[begin Data listing]

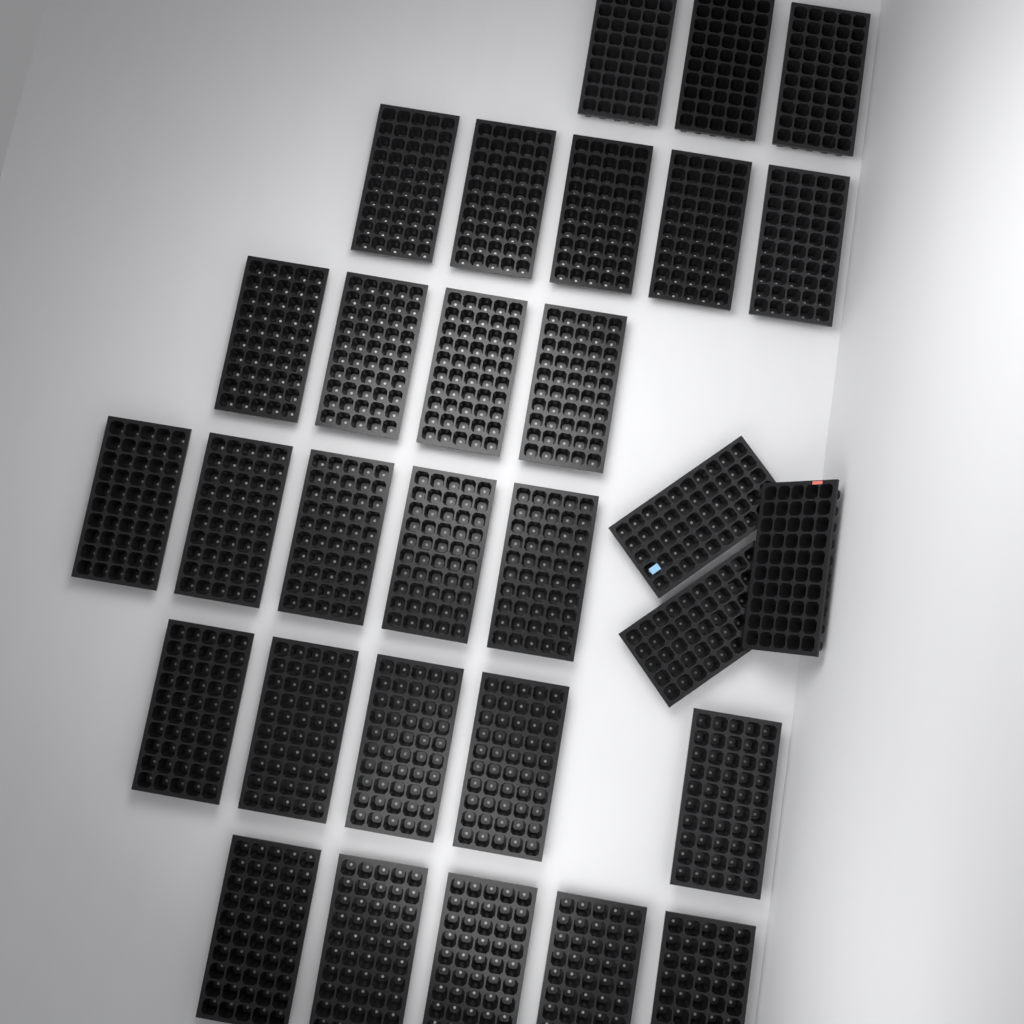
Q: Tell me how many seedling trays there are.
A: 30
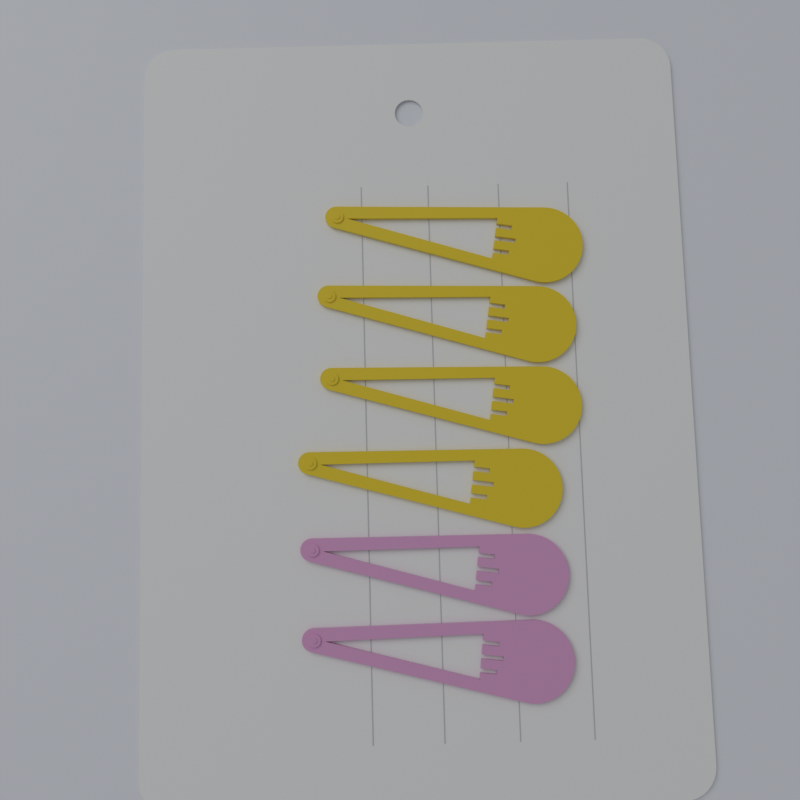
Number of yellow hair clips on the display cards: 4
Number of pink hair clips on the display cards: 2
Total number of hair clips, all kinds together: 6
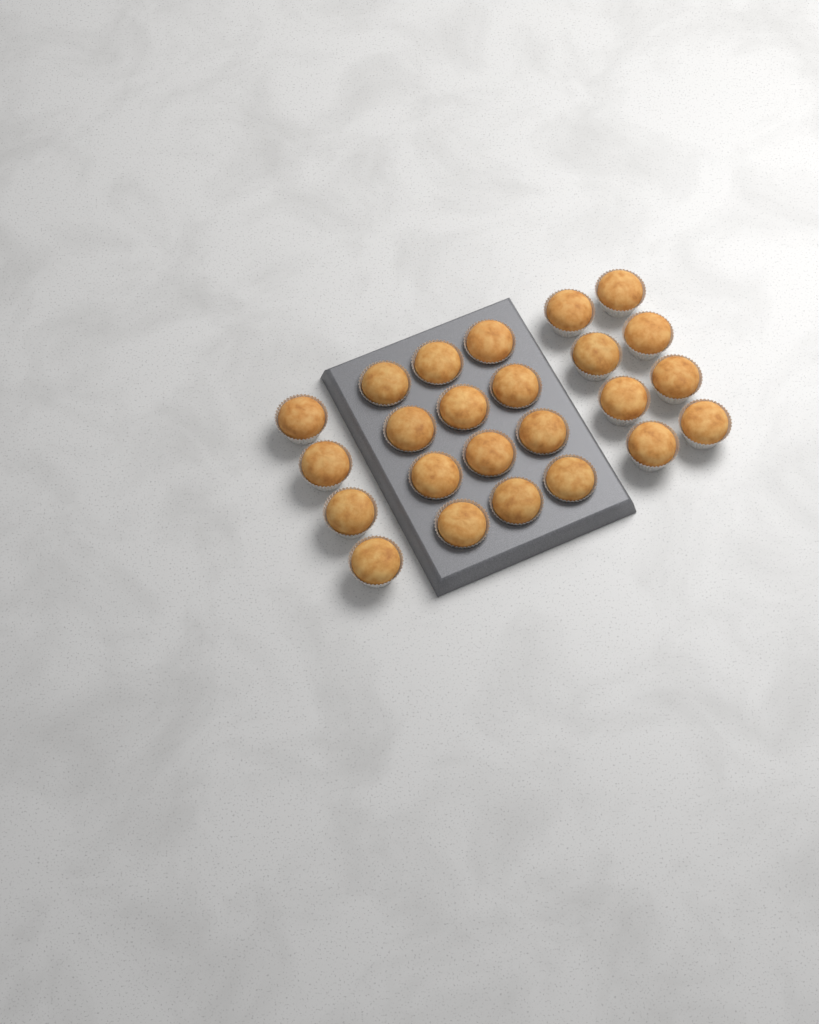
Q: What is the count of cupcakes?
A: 24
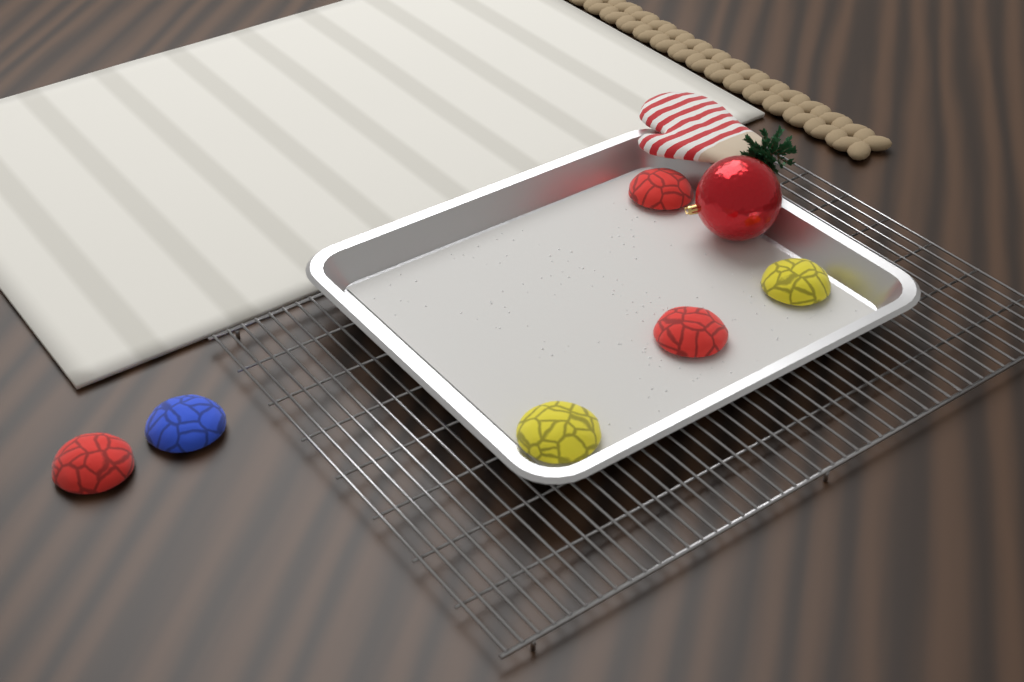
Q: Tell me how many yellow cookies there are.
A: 2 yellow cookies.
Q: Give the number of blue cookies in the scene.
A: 1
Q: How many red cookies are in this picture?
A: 3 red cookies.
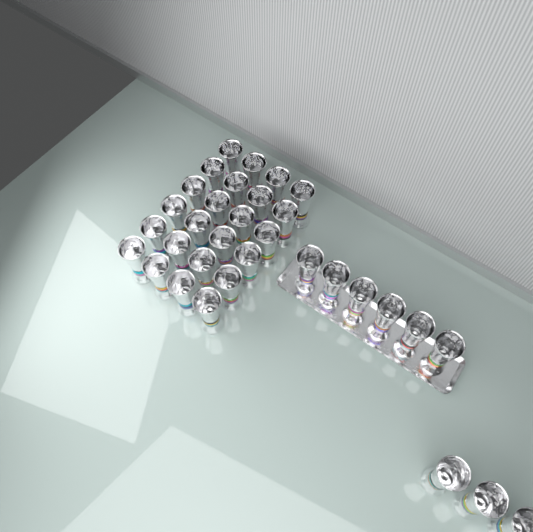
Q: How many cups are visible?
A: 33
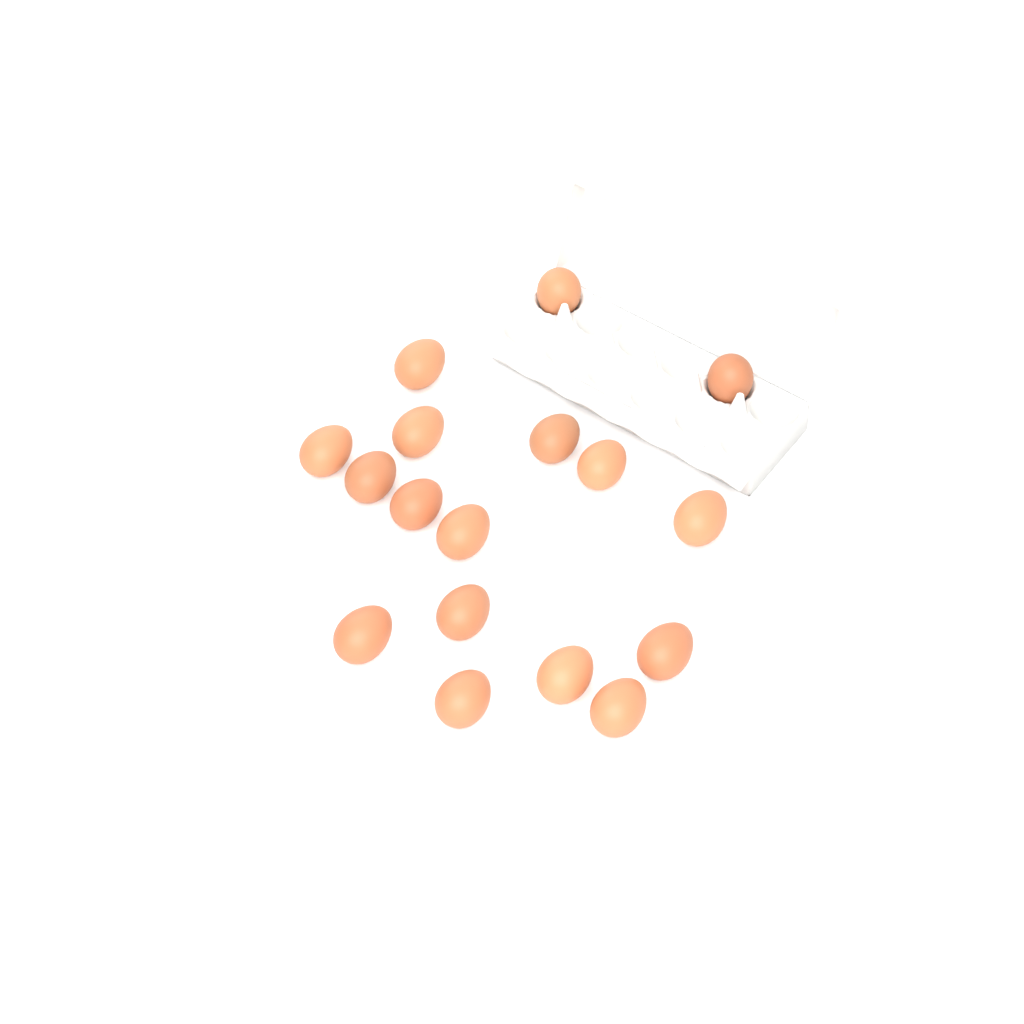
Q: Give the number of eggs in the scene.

[end Data listing]

*To do*. Rewrite the lines from the one containing "Total number of" through the end of the entries as a JSON list of strings, one string per line and no blank lines. Leave the pictures out.

*Correct output*.
[
  "Total number of hair clips, all kinds together: 6",
  "Q: What is the count of cupcakes?",
  "A: 24",
  "Q: Tell me how many yellow cookies there are.",
  "A: 2 yellow cookies.",
  "Q: Give the number of blue cookies in the scene.",
  "A: 1",
  "Q: How many red cookies are in this picture?",
  "A: 3 red cookies.",
  "Q: How many cups are visible?",
  "A: 33",
  "Q: Give the number of eggs in the scene."
]